Vigile brings us a follow-up to a discussion we had recently about efforts to make ray tracing a reality for video games. Daniel Pohl, a research scientist at Intel, takes us through the nuts and bolts of how ray tracing works, and he talks about how games such as Portal can benefit from this technology. Pohl also touches on the difficulty in mixing ray tracing with current methods of rendering. Quoting: "How will ray tracing for games hit the market? Many people expect it to be a smooth transition - raster only to raster plus ray tracing combined, transitioning to completely ray traced eventually. They think that in the early stages, most of the image would be still rasterized and ray tracing would be used sparingly, only in some small areas such as on a reflecting sphere. It is a nice thought and reflects what has happened so far in the development of graphics cards. The only problem is: Technically it makes no sense."

2 of 266 comments (clear)

  1. Re:Now hear this by tolan-b · · Score: 4, Informative

    I think you're missing the point. The reason Quake 4 looks crap raytraced was because it wasn't written to be raytraced, no shaders are being applied (because they were all written for a raster engine) so of course it looks bad. This stuff is just research.

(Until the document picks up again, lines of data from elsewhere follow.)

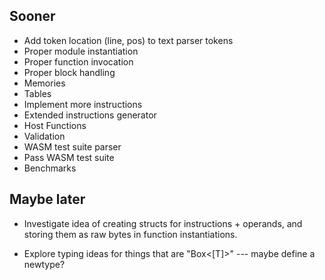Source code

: ## Sooner

* Add token location (line, pos) to text parser tokens
* Proper module instantiation
* Proper function invocation
* Proper block handling
* Memories
* Tables
* Implement more instructions
* Extended instructions generator
* Host Functions
* Validation
* WASM test suite parser
* Pass WASM test suite
* Benchmarks

## Maybe later

* Investigate idea of creating structs for instructions + operands, and storing
  them as raw bytes in function instantiations.

* Explore typing ideas for things that are "Box<[T]>" --- maybe define a newtype?


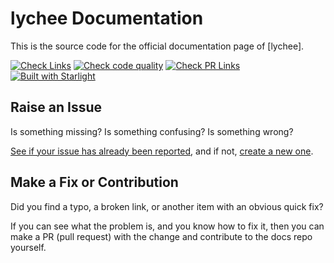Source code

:# lychee Documentation

This is the source code for the official documentation page of [lychee].

[![Check Links](https://github.com/lycheeverse/lycheeverse.github.io/actions/workflows/check-links.yml/badge.svg)](https://github.com/lycheeverse/lycheeverse.github.io/actions/workflows/check-links.yml)
[![Check code quality](https://github.com/lycheeverse/lycheeverse.github.io/actions/workflows/check-code-quality.yml/badge.svg)](https://github.com/lycheeverse/lycheeverse.github.io/actions/workflows/check-code-quality.yml)
[![Check PR Links](https://github.com/lycheeverse/lycheeverse.github.io/actions/workflows/check-pr-links.yml/badge.svg)](https://github.com/lycheeverse/lycheeverse.github.io/actions/workflows/check-pr-links.yml)
[![Built with Starlight](https://astro.badg.es/v2/built-with-starlight/tiny.svg)](https://starlight.astro.build)

## Raise an Issue

Is something missing?
Is something confusing?
Is something wrong?

[See if your issue has already been reported](https://github.com/lycheeverse/lycheeverse.github.io/issues), and if not, [create a new one](https://github.com/lycheeverse/lycheeverse.github.io/issues/new/choose).

## Make a Fix or Contribution

Did you find a typo, a broken link, or another item with an obvious quick fix?

If you can see what the problem is, and you know how to fix it, then you can make a PR (pull request) with the change and contribute to the docs repo yourself.
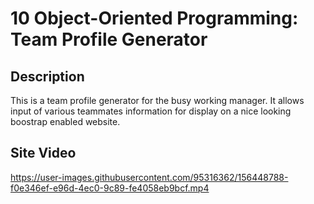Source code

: # 10 Object-Oriented Programming: Team Profile Generator

## Description
This is a team profile generator for the busy working manager. It allows input of various teammates information for display on a nice looking boostrap enabled website.

## Site Video

https://user-images.githubusercontent.com/95316362/156448788-f0e346ef-e96d-4ec0-9c89-fe4058eb9bcf.mp4
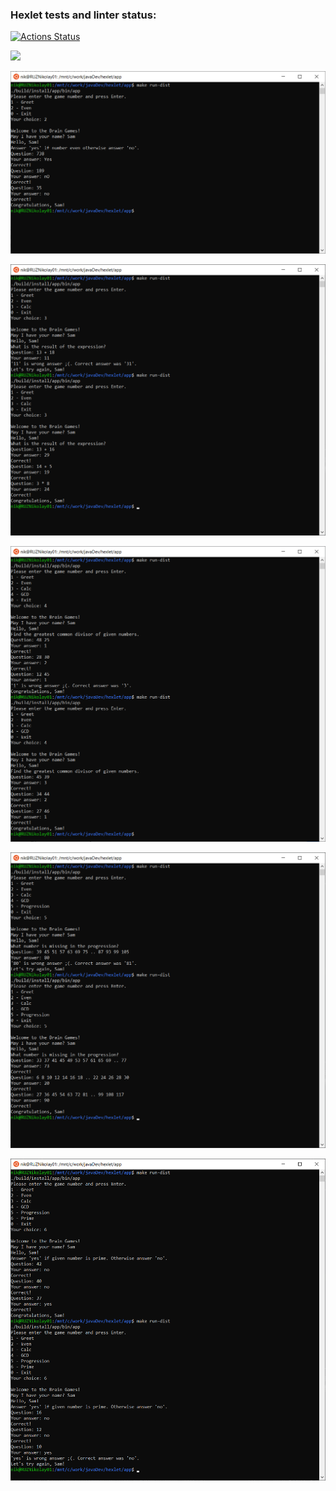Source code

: ### Hexlet tests and linter status:
[![Actions Status](https://github.com/nik2704/java-project-lvl1/workflows/hexlet-check/badge.svg)](https://github.com/nik2704/java-project-lvl1/actions)

<a href="https://codeclimate.com/github/nik2704/java-project-lvl1/maintainability"><img src="https://api.codeclimate.com/v1/badges/c75989b698900da4ff49/maintainability" /></a>

![img.png](img.png)

![img_1.png](img_1.png)

![img_2.png](img_2.png)

![img_3.png](img_3.png)

![img_4.png](img_4.png)
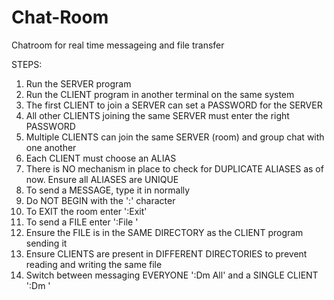 # Chat-Room
Chatroom for real time messageing and file transfer

STEPS:

1. Run the SERVER program
2. Run the CLIENT program in another terminal on the same system
3. The first CLIENT to join a SERVER can set a PASSWORD for the SERVER
4. All other CLIENTS joining the same SERVER must enter the right PASSWORD
5. Multiple CLIENTS can join the same SERVER (room) and group chat with one another
6. Each CLIENT must choose an ALIAS
7. There is NO mechanism in place to check for DUPLICATE ALIASES as of now. Ensure all ALIASES are UNIQUE
8. To send a MESSAGE, type it in normally
9.  Do NOT BEGIN with the ':' character
10. To EXIT the room enter ':Exit'
11. To send a FILE enter ':File <FILENAME>'
12. Ensure the FILE is in the SAME DIRECTORY as the CLIENT program sending it
13. Ensure CLIENTS are present in DIFFERENT DIRECTORIES to prevent reading and writing the same file
14. Switch between messaging EVERYONE ':Dm All' and a SINGLE CLIENT ':Dm <ALIAS>'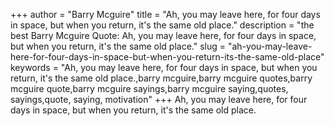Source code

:+++
author = "Barry Mcguire"
title = "Ah, you may leave here, for four days in space, but when you return, it's the same old place."
description = "the best Barry Mcguire Quote: Ah, you may leave here, for four days in space, but when you return, it's the same old place."
slug = "ah-you-may-leave-here-for-four-days-in-space-but-when-you-return-its-the-same-old-place"
keywords = "Ah, you may leave here, for four days in space, but when you return, it's the same old place.,barry mcguire,barry mcguire quotes,barry mcguire quote,barry mcguire sayings,barry mcguire saying,quotes, sayings,quote, saying, motivation"
+++
Ah, you may leave here, for four days in space, but when you return, it's the same old place.
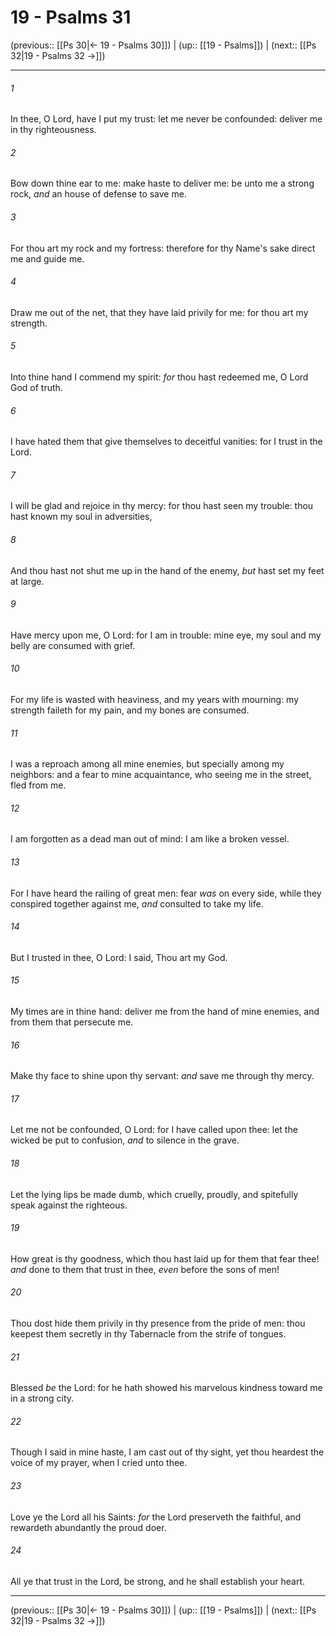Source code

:# 19 - Psalms 31

(previous:: [[Ps 30|← 19 - Psalms 30]]) | (up:: [[19 - Psalms]]) | (next:: [[Ps 32|19 - Psalms 32 →]])

***


###### 1 
In thee, O Lord, have I put my trust: let me never be confounded: deliver me in thy righteousness. 

###### 2 
Bow down thine ear to me: make haste to deliver me: be unto me a strong rock, _and_ an house of defense to save me. 

###### 3 
For thou art my rock and my fortress: therefore for thy Name's sake direct me and guide me. 

###### 4 
Draw me out of the net, that they have laid privily for me: for thou art my strength. 

###### 5 
Into thine hand I commend my spirit: _for_ thou hast redeemed me, O Lord God of truth. 

###### 6 
I have hated them that give themselves to deceitful vanities: for I trust in the Lord. 

###### 7 
I will be glad and rejoice in thy mercy: for thou hast seen my trouble: thou hast known my soul in adversities, 

###### 8 
And thou hast not shut me up in the hand of the enemy, _but_ hast set my feet at large. 

###### 9 
Have mercy upon me, O Lord: for I am in trouble: mine eye, my soul and my belly are consumed with grief. 

###### 10 
For my life is wasted with heaviness, and my years with mourning: my strength faileth for my pain, and my bones are consumed. 

###### 11 
I was a reproach among all mine enemies, but specially among my neighbors: and a fear to mine acquaintance, who seeing me in the street, fled from me. 

###### 12 
I am forgotten as a dead man out of mind: I am like a broken vessel. 

###### 13 
For I have heard the railing of great men: fear _was_ on every side, while they conspired together against me, _and_ consulted to take my life. 

###### 14 
But I trusted in thee, O Lord: I said, Thou art my God. 

###### 15 
My times are in thine hand: deliver me from the hand of mine enemies, and from them that persecute me. 

###### 16 
Make thy face to shine upon thy servant: _and_ save me through thy mercy. 

###### 17 
Let me not be confounded, O Lord: for I have called upon thee: let the wicked be put to confusion, _and_ to silence in the grave. 

###### 18 
Let the lying lips be made dumb, which cruelly, proudly, and spitefully speak against the righteous. 

###### 19 
How great is thy goodness, which thou hast laid up for them that fear thee! _and_ done to them that trust in thee, _even_ before the sons of men! 

###### 20 
Thou dost hide them privily in thy presence from the pride of men: thou keepest them secretly in thy Tabernacle from the strife of tongues. 

###### 21 
Blessed _be_ the Lord: for he hath showed his marvelous kindness toward me in a strong city. 

###### 22 
Though I said in mine haste, I am cast out of thy sight, yet thou heardest the voice of my prayer, when I cried unto thee. 

###### 23 
Love ye the Lord all his Saints: _for_ the Lord preserveth the faithful, and rewardeth abundantly the proud doer. 

###### 24 
All ye that trust in the Lord, be strong, and he shall establish your heart.

***

(previous:: [[Ps 30|← 19 - Psalms 30]]) | (up:: [[19 - Psalms]]) | (next:: [[Ps 32|19 - Psalms 32 →]])

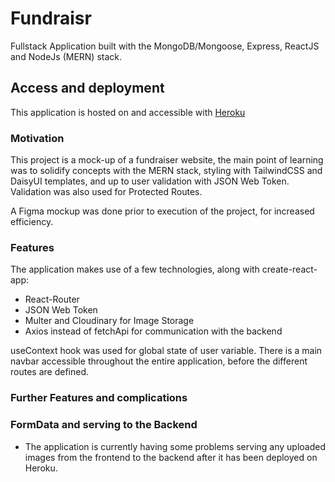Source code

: # Fundraisr

Fullstack Application built with the MongoDB/Mongoose, Express, ReactJS and NodeJs (MERN) stack.

## Access and deployment
This application is hosted on and accessible with [Heroku](https://fundraisr.herokuapp.com/)

### Motivation
This project is a mock-up of a fundraiser website, the main point of learning was to solidify concepts with the MERN stack, styling with TailwindCSS and DaisyUI templates, and up to user validation with JSON Web Token. Validation was also used for Protected Routes.

A Figma mockup was done prior to execution of the project, for increased efficiency.

### Features
The application makes use of a few technologies, along with create-react-app:
- React-Router
- JSON Web Token
- Multer and Cloudinary for Image Storage
- Axios instead of fetchApi for communication with the backend

useContext hook was used for global state of user variable.
There is a main navbar accessible throughout the entire application, before the different routes are defined.

### Further Features and complications

### FormData and serving to the Backend
- The application is currently having some problems serving any uploaded images from the frontend to the backend after it has been deployed on Heroku.
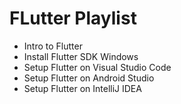 # FLutter Playlist
- Intro to Flutter
- Install Flutter SDK Windows
- Setup Flutter on Visual Studio Code
- Setup Flutter on Android Studio
- Setup Flutter on IntelliJ IDEA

    One of the biggest hurdle in game graphics is geometry detail. Normal mapping is just a hack to make things appear more detailed, it breaks down in some situations. Raytracing will allow *much* higher geometry detail than rasterisation. Better reflection, refraction, caustics and so on are just gravy.

  2. Re:Now hear this by roystgnr · · Score: 4, Informative

    they have a graph that very clearly shows raytracing at a performance advantage as complexity increases.

    No, they have a graph that very clearly shows that raytracing while using a binary tree to cull non-visible surfaces has a performance advantage over rasterizing while using nothing to cull non-visible surfaces. Perhaps someday a raster engine will regain that advantage by using these "BSP Trees" as well.